WHAT YOU SHOULD DO :: Write out every line of the records below as a numbered list, skipping any blank lines.

RECORDS TO USE ::
--------

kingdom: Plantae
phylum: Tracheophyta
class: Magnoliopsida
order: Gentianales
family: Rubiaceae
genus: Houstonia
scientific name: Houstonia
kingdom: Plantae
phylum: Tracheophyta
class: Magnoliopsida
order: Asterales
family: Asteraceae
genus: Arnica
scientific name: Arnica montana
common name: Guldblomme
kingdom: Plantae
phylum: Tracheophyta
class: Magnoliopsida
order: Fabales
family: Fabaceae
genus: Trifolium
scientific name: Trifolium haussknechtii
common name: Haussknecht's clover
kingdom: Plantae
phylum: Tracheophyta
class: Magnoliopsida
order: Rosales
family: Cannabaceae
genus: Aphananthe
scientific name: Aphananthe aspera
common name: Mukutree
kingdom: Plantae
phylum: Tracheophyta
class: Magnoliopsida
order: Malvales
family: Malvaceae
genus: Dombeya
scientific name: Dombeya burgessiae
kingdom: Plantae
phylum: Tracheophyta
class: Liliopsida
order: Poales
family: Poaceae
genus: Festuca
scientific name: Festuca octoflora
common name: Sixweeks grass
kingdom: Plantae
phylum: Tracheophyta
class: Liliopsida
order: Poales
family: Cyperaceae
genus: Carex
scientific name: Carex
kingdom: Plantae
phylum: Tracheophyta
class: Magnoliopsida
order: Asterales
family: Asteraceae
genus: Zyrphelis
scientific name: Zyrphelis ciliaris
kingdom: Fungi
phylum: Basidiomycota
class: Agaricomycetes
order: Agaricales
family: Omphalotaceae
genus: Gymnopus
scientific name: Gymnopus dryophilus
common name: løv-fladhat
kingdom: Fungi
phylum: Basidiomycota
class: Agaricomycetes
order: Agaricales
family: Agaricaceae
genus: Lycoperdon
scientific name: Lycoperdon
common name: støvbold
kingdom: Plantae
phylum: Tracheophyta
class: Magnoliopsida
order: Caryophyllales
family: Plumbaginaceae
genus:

--------

CORRECT ANSWER ::
1. kingdom: Plantae
2. phylum: Tracheophyta
3. class: Magnoliopsida
4. order: Gentianales
5. family: Rubiaceae
6. genus: Houstonia
7. scientific name: Houstonia
8. kingdom: Plantae
9. phylum: Tracheophyta
10. class: Magnoliopsida
11. order: Asterales
12. family: Asteraceae
13. genus: Arnica
14. scientific name: Arnica montana
15. common name: Guldblomme
16. kingdom: Plantae
17. phylum: Tracheophyta
18. class: Magnoliopsida
19. order: Fabales
20. family: Fabaceae
21. genus: Trifolium
22. scientific name: Trifolium haussknechtii
23. common name: Haussknecht's clover
24. kingdom: Plantae
25. phylum: Tracheophyta
26. class: Magnoliopsida
27. order: Rosales
28. family: Cannabaceae
29. genus: Aphananthe
30. scientific name: Aphananthe aspera
31. common name: Mukutree
32. kingdom: Plantae
33. phylum: Tracheophyta
34. class: Magnoliopsida
35. order: Malvales
36. family: Malvaceae
37. genus: Dombeya
38. scientific name: Dombeya burgessiae
39. kingdom: Plantae
40. phylum: Tracheophyta
41. class: Liliopsida
42. order: Poales
43. family: Poaceae
44. genus: Festuca
45. scientific name: Festuca octoflora
46. common name: Sixweeks grass
47. kingdom: Plantae
48. phylum: Tracheophyta
49. class: Liliopsida
50. order: Poales
51. family: Cyperaceae
52. genus: Carex
53. scientific name: Carex
54. kingdom: Plantae
55. phylum: Tracheophyta
56. class: Magnoliopsida
57. order: Asterales
58. family: Asteraceae
59. genus: Zyrphelis
60. scientific name: Zyrphelis ciliaris
61. kingdom: Fungi
62. phylum: Basidiomycota
63. class: Agaricomycetes
64. order: Agaricales
65. family: Omphalotaceae
66. genus: Gymnopus
67. scientific name: Gymnopus dryophilus
68. common name: løv-fladhat
69. kingdom: Fungi
70. phylum: Basidiomycota
71. class: Agaricomycetes
72. order: Agaricales
73. family: Agaricaceae
74. genus: Lycoperdon
75. scientific name: Lycoperdon
76. common name: støvbold
77. kingdom: Plantae
78. phylum: Tracheophyta
79. class: Magnoliopsida
80. order: Caryophyllales
81. family: Plumbaginaceae
82. genus:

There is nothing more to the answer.